Комета пробирного, или одну ячейку электрофорез геля, измеряет разрывы ДНК в клетках. Клетки, встроенные в легкоплавких агарозы лизированы в форме нуклеоидах, содержащих supercoiled ДНК. После электрофореза небольшие кусочки фрагментированных ДНК и сломанной нити ДНК мигрируют через агарозы поры, тогда как нетронутыми ДНК, из-за их огромного размера и конъюгирования их с белками матрицы, будет иметь ограничения миграции. Шаблон окрашенных ДНК под микроскопом флуоресценции имитирует кометы. Голова кометы содержит нетронутыми ДНК и хвост состоит из фрагментов и сломанной нити ДНК. Фракция повреждения ДНК может измеряться по интенсивности флуоресценции поврежденной ДНК (хвост кометы) относительно неизменной интенсивности (голова кометы) ДНК. Данный параметр хвост момент может быть рассчитана, как показано на рисунке 1.

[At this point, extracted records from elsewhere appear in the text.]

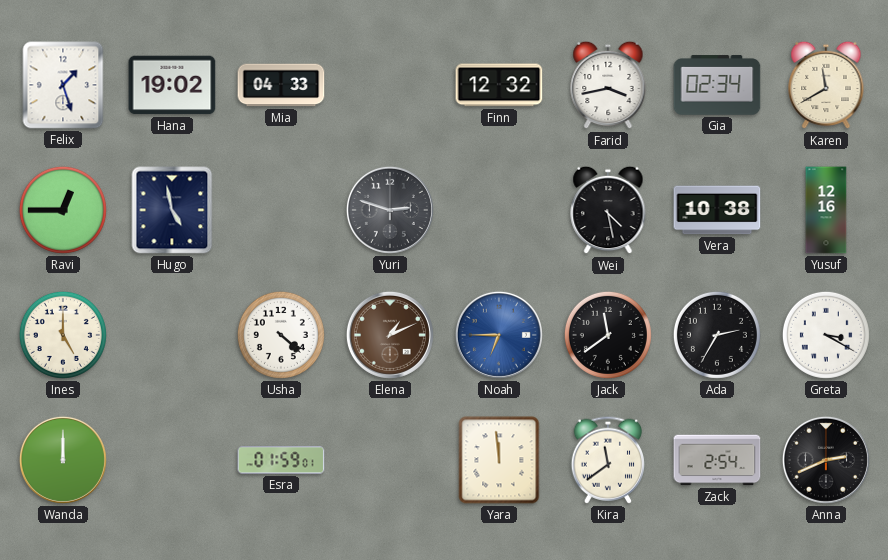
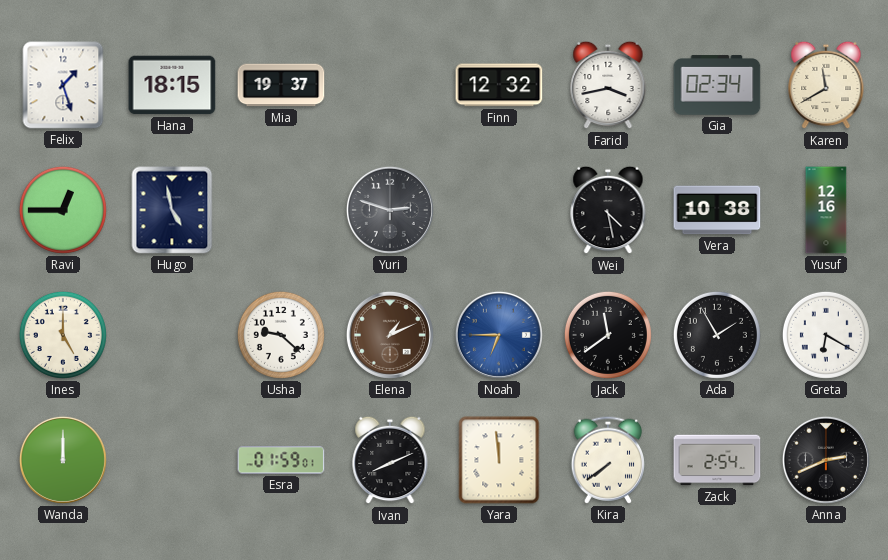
Hana: 19:02 -> 18:15
Mia: 04:33 -> 19:37
Usha: 4:22 -> 9:22
Ada: 2:35 -> 1:55
Greta: 3:20 -> 6:20
Ivan: none -> 8:11
Kira: 11:39 -> 7:39
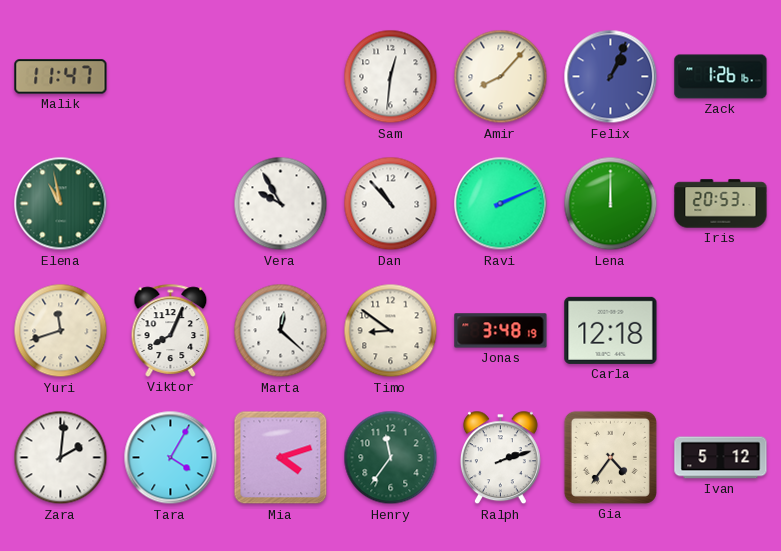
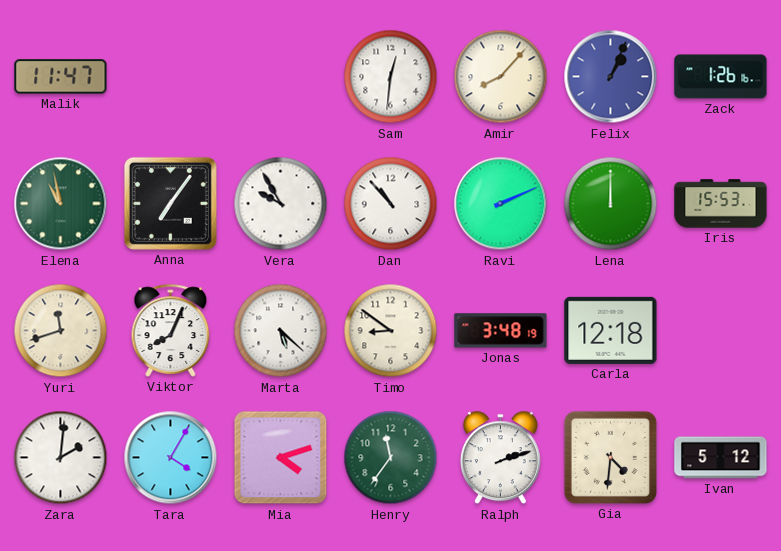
Anna: none -> 7:06
Iris: 20:53 -> 15:53
Marta: 12:22 -> 5:22
Gia: 4:36 -> 4:31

Повреждение ДНК вызывает фосфорилирование гистона Н2А. X (γH2A.X) в Ser139, ATM, ATR и ДНК-PK киназы. Фосфорилирование и вербовка Н2А. X на разрывы ДНК пряди называется ДНК повреждения ответ (РДР) и быстро происходит после повреждения ДНК. Этот процесс, КПП опосредованной клеточного цикла ареста и ДНК инициировал ремонт процессы. После успешного завершения восстановления ДНК γH2A.X dephosphorylated и инактивированных фосфатаз. Длительные и несколько разрывы ДНК пряди приводят к накоплению очагов γH2A.X в ДНК. Это указывает на неспособность ячейки для ремонта повреждений ДНК и потеря целостности ДНК. Эти очаги γH2A.X в ДНК может быть идентифицирован и количество DDR очагов могут быть подсчитаны с использованием протокола в разделе 2.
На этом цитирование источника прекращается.